▸ **Source text**:
::::

Tsuga and Homma visited the business units one by one. Managers in charge of money-losing operations were given a mandate: Shape up. Tsuga regularly reveals the financial position of every division so that its managers can see how they are performing compared with their peers. “Every quarter—who is making money, who is losing money,” says Homma. “I think this kind of way we can realise serious financial discipline.”
Many businesses didn’t make the cut. In 2013, Panasonic agreed to merge its system-chip operation with Fujitsu’s and sell 80 percent of its health care business to private equity firm KKR for $1.7 billion. It stopped making smartphones, optical disks and circuit boards, and offloaded businesses in IT services and logistics. By the time all of the merging, selling and closing was done, the number of business divisions within the company had been reduced by nearly 60 percent, to 37. Those were further bundled into four main units, each topped by a senior manager. “Making everything simpler is my policy,” says Tsuga.

::::

▸ **Excerpted records**:
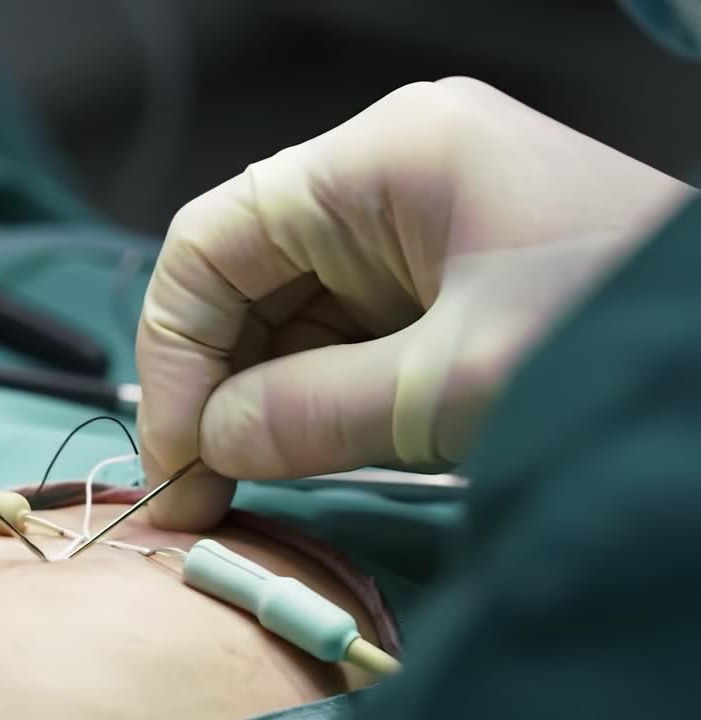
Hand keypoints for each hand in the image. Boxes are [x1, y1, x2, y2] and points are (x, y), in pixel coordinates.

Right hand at [136, 77, 694, 529]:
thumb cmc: (617, 338)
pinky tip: (290, 452)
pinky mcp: (435, 275)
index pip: (213, 239)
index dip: (174, 350)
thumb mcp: (451, 387)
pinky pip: (338, 332)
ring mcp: (411, 224)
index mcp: (384, 158)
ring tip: (236, 486)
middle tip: (196, 489)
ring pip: (286, 310)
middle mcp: (385, 176)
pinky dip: (307, 395)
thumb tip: (212, 444)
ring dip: (255, 398)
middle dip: (213, 384)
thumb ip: (309, 413)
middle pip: (244, 275)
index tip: (175, 453)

::::

▸ **Parts of the exercise**:
1. Name every product line the Panasonic passage says the company stopped making.
2. According to the Panasonic passage, how many business divisions did the company have once the merging, selling and closing was finished?
3. Carry on the Panasonic passage from its final sentence.

▸ **Results by task**:
1. Smartphones, optical disks, circuit boards

2. 37 divisions, a cut of nearly 60 percent.

3.
He applied that principle to his own office as well. The staff at the headquarters—a gated compound of squat, low-rise buildings made distinct only by a statue of American inventor Thomas Edison—had swollen to 7,000 employees. Tsuga saw the headquarters as a bloated impediment to efficiency, where deskbound paper-pushers clogged decision making. So he reassigned nearly all of the staff to the company’s operating units. Today a mere 130 employees remain on his staff. “If the team becomes small, then we can change, go [ahead] quickly, change quickly,” he explains.
None of these changes endeared Tsuga and his top executives to the staff. “All employees saw me as one of the devils,” says Homma. Nor did the market always appreciate their strategy. With great bitterness Homma recalls one day in October 2012 when the company announced another massive loss and some of its restructuring plans: “The reaction was not so happy. I can’t forget one analyst said, ‘Homma-san, this kind of mid-term plan even a high school student can make’.” He calls the day “a nightmare.”